** ASSIGNMENT **
Counting only lines below that contain the string "pixels", give the total as a single number.

Stored data entries:

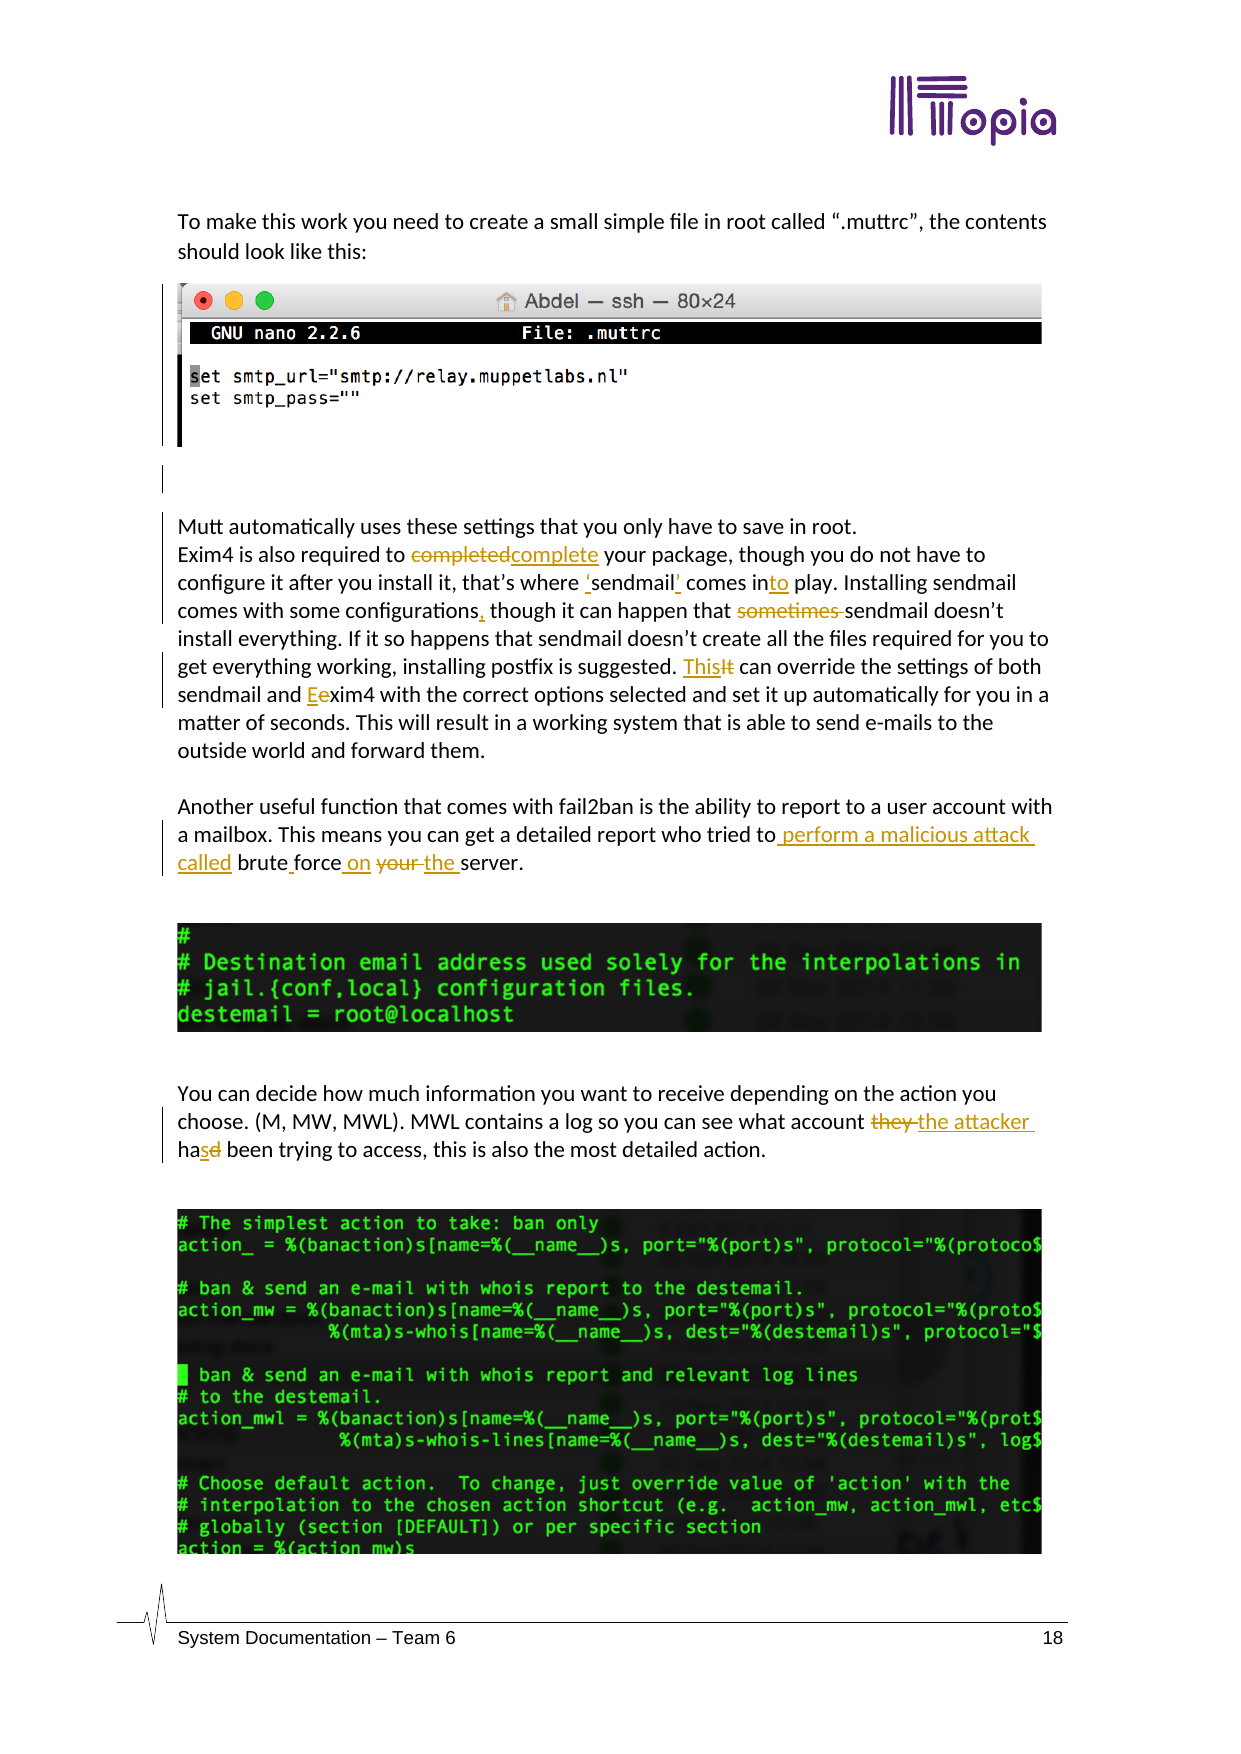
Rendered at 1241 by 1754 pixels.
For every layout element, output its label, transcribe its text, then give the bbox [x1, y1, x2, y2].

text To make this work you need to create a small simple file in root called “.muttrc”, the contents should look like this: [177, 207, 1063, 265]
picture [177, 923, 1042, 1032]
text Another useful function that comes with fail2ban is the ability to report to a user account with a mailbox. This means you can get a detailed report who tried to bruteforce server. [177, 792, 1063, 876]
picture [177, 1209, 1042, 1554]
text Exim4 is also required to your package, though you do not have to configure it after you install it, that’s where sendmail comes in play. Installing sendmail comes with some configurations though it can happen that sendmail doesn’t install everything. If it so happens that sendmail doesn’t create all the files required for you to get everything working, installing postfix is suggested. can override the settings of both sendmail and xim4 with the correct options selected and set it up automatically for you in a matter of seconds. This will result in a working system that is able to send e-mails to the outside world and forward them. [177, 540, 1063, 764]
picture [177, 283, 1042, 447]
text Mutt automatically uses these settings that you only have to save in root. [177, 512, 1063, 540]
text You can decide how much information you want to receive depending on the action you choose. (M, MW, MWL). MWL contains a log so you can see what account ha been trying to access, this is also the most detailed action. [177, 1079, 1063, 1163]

--

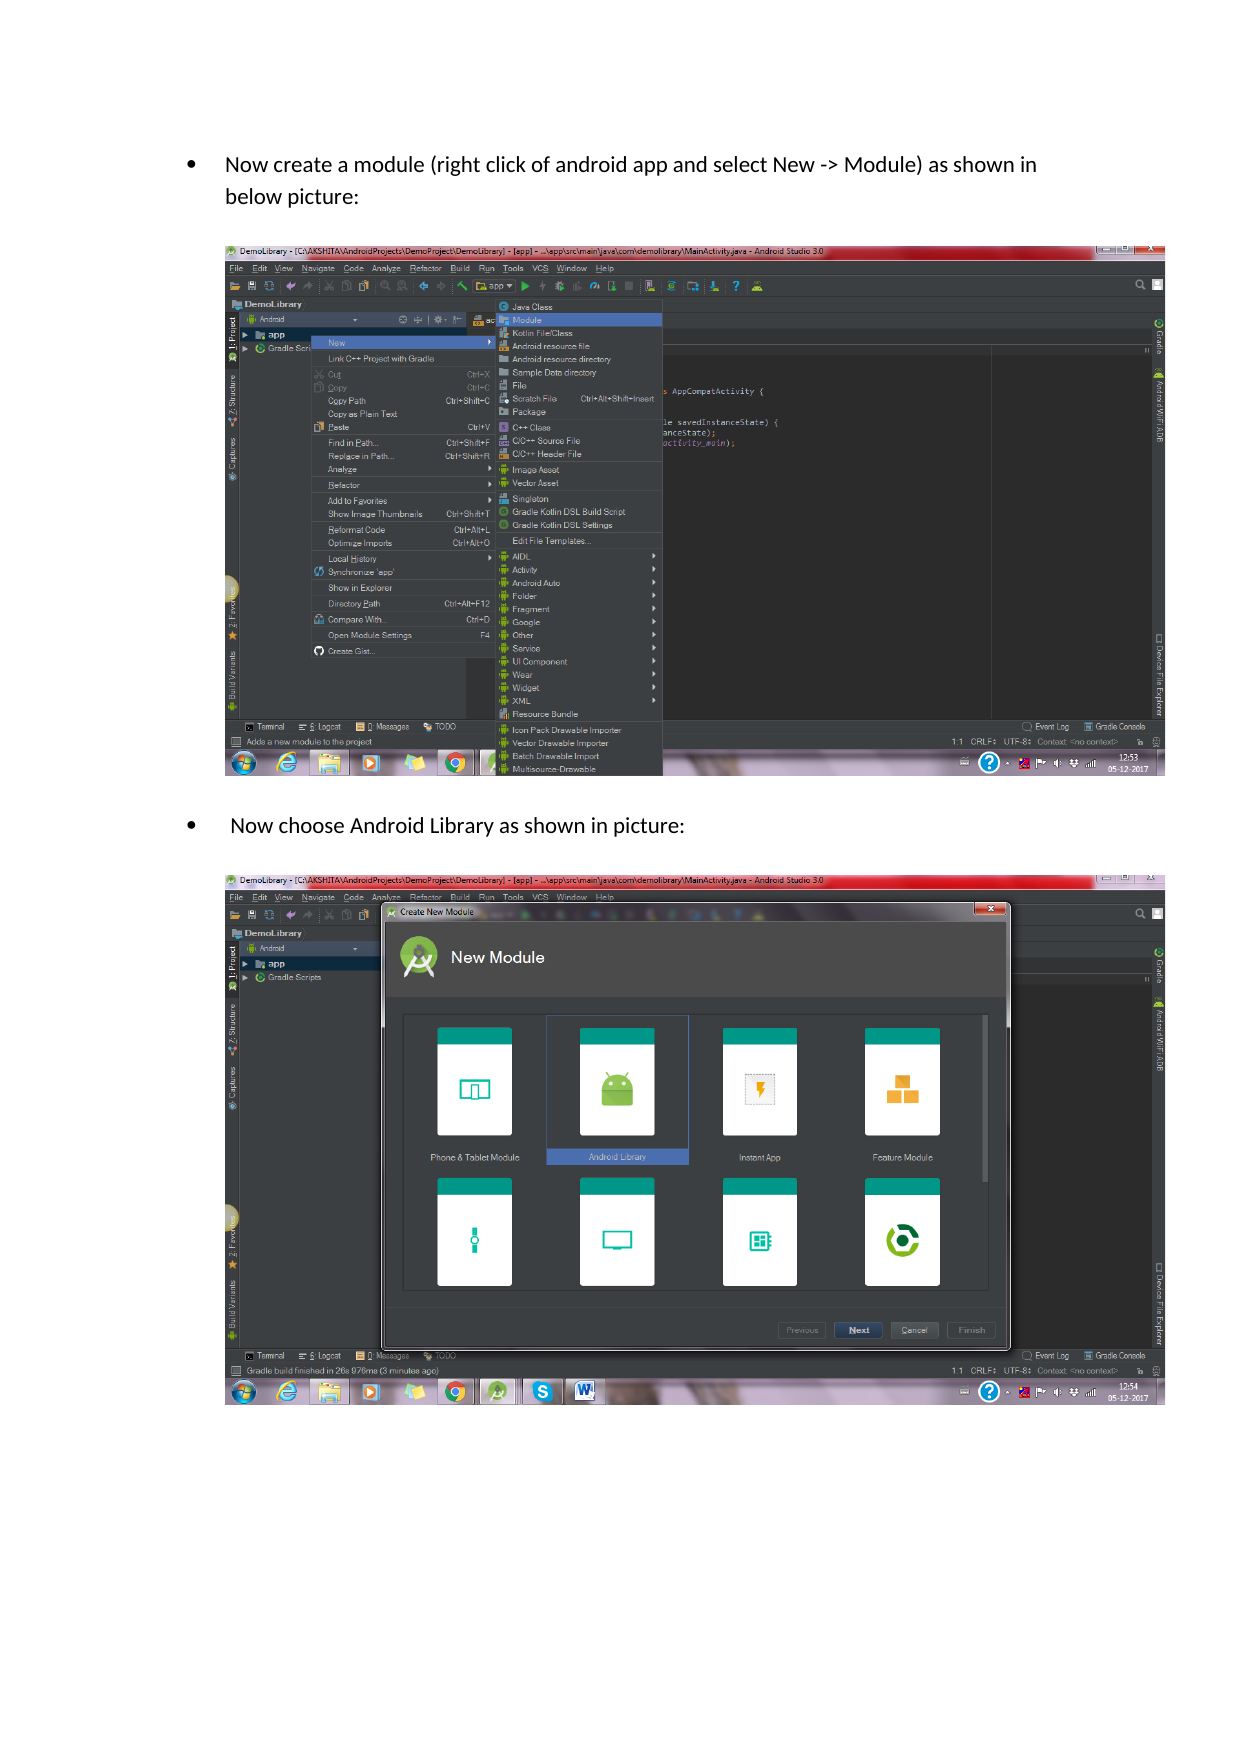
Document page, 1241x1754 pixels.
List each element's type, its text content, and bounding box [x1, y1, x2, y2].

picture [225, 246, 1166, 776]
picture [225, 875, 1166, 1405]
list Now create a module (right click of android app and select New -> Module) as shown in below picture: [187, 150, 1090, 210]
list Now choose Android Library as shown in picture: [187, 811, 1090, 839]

** SOLUTION FOR THIS PROBLEM **
2